Oregon Tavern Age: Silence

It was me and the bartender, a bartender whose face and short black hair style reminded me of a flapper. Port Orford was deserted on a weekday in the winter of 2013 or was it 1923? Time often becomes timeless in OTA country.

I ordered a beer and the bartender met me with a glacial (not the global warming kind) expression and didn’t say a single word. The utter indifference was utterly charming. A stone-face flapper.

A storm was raging outside of Pitch’s East and sending a creek of rain down the streets and sidewalks. It also knocked out the internet and dish and cable and telegraph. That meant: No jukebox. No television. No video lottery. No noise of any kind, except rain battering the windows.

I sat near the window, sipped the porter, and wrote in my spiral notebook. Perforations leaked onto the chipboard floor.

The bartender looked highly suspicious of me.

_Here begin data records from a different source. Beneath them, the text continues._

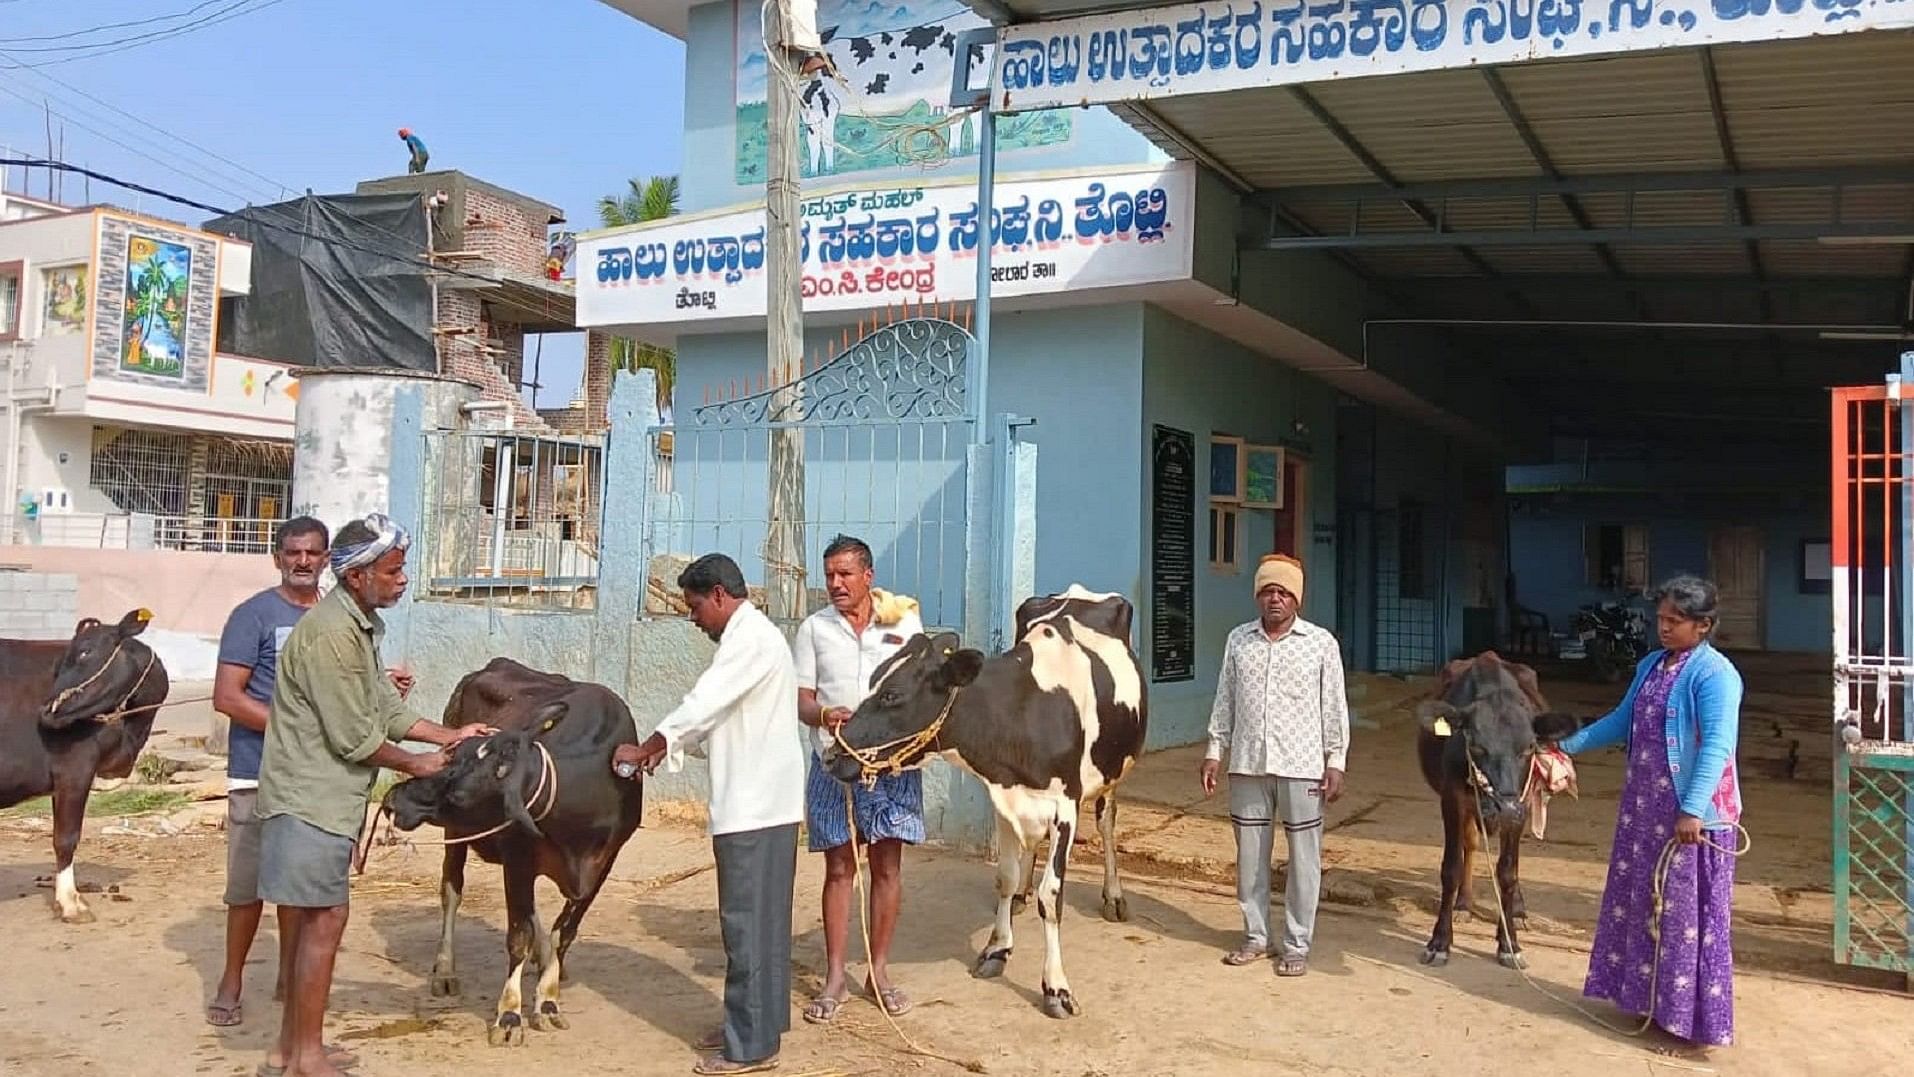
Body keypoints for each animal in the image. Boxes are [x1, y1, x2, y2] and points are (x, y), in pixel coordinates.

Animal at [0, 612, 170, 922]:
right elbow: (65, 838)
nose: (46, 710)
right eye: (60, 662)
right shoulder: (75, 768)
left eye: (84, 652)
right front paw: (71, 903)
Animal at [384, 658, 646, 1048]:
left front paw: (548, 1000)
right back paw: (445, 970)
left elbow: (563, 933)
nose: (393, 799)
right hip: (457, 836)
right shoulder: (518, 856)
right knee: (451, 891)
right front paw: (509, 1015)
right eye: (452, 755)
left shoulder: (603, 863)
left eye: (460, 794)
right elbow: (518, 936)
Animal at [826, 589, 1148, 1017]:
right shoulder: (1003, 798)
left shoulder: (1066, 805)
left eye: (892, 695)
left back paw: (1113, 896)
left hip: (1112, 771)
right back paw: (1023, 895)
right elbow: (1004, 877)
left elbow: (1053, 896)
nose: (831, 756)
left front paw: (1056, 988)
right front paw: (998, 948)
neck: (1024, 708)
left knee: (1107, 820)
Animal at [1416, 654, 1577, 971]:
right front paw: (1439, 943)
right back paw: (1463, 904)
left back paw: (1518, 909)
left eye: (1529, 748)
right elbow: (1451, 867)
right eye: (1477, 746)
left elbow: (1507, 872)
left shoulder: (1522, 802)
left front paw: (1509, 944)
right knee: (1471, 844)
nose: (1505, 808)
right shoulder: (1452, 798)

Seeing someone writing in longhand in public, let alone a bar, does unnerve some people, perforations falling to the floor, too.

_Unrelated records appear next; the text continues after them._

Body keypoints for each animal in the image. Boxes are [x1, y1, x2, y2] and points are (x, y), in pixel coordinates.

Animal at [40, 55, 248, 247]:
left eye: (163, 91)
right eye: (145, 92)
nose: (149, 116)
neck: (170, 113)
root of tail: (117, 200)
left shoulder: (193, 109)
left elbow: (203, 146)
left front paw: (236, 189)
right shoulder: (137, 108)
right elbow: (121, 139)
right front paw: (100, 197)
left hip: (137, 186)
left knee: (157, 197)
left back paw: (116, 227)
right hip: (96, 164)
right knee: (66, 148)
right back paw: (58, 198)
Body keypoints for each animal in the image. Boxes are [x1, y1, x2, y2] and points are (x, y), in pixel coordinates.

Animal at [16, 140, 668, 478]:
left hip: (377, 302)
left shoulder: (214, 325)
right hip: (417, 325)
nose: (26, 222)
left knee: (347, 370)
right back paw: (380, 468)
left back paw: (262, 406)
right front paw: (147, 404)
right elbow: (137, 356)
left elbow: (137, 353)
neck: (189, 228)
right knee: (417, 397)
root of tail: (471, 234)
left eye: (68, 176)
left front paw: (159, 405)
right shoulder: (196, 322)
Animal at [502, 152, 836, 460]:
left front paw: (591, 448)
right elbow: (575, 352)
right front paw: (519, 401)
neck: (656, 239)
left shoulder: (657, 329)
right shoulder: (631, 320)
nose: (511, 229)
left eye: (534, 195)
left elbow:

At one point, she came over to me and pushed in a stool. It was clearly a pretext to spy. Maybe she thought I was from Yelp. Right, in long hand.

I was actually writing a letter to my father and thinking of how my father would only eat and drink in restaurants and taverns with one-syllable first names: Mac’s, Art’s, Flo’s, Sam’s, Vern’s. His sole exception was Buddy’s, but that was simply an acceptable derivation of Bud. He took me to all those joints. He used to play the gray games in OTA country before the state put the mob out of business and went into the gaming business for itself. I never got to see OTA country without video lottery games and gewgaws and tax collecting for the state and that anguishes me.

The bartender was trying to activate the dish and dial up a game show or action movie. Then the video lottery would boot up and start playing classic rock riffs, such as “Walk Like an Egyptian.” Then someone would enter and crank up the jukebox with some hair metal. Jesus. Jesus drank.

I began to pray to the one true god in OTA country—the Hamm’s bear.